L Immortale regia di Richard Berry

Thriller
recensione di Maurizio Pessione

L’ex padrino della mala marsigliese Charly Mattei, ritiratosi da tempo per evitare ulteriori rischi per sé e la famiglia che ha messo su nel frattempo, viene inspiegabilmente crivellato con 22 pallottole da un gruppo di sicari mascherati nel garage di un centro commerciale. Qualunque uomo normale non sarebbe sopravvissuto, ma Charly sì, miracolosamente, nonostante all’ospedale qualcuno tenti pure senza successo, subito dopo il ricovero, di finirlo. Seppure menomato ad un braccio, egli torna a casa dopo una lunga degenza ed in breve tempo viene a scoprire l’identità del mandante. La prima reazione non è di vendetta, Charly preferirebbe tentare una mediazione, ma l’uccisione brutale di un suo fedele collaboratore ed il rapimento dei suoi figli lo convincono a tornare sulla scena, feroce come un angelo sterminatore e determinato a chiudere i conti. La strada lungo questo percorso di rivalsa e di liberazione è lastricata di lacrime e sangue.

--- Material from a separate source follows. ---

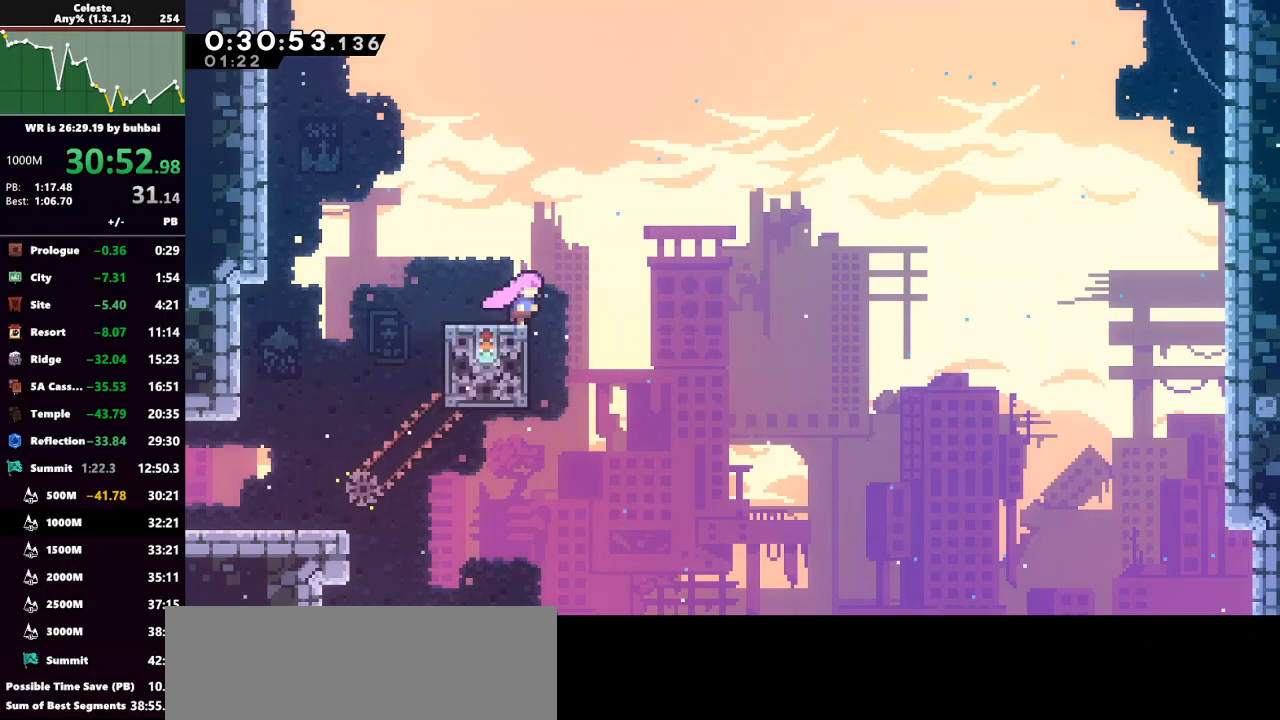
{"keys": ["jump", "right"], "events": [[33, "jump", "down"]]}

Nel commentare un film come L’Immortale bisogna fare chiarezza immediatamente su un possibile equivoco, inevitabilmente generato da questa come da altre opere analoghe che vedono come protagonista un uomo che è diventato un nome di spicco scegliendo di vivere fuori dalla legge. La storia raccontata da Richard Berry riguarda infatti avvenimenti realmente accaduti, se non proprio nei particolari perlomeno nella sostanza, relativi al boss Jacky Imbert, narrati da Franz-Olivier Gisbert nell’omonimo romanzo.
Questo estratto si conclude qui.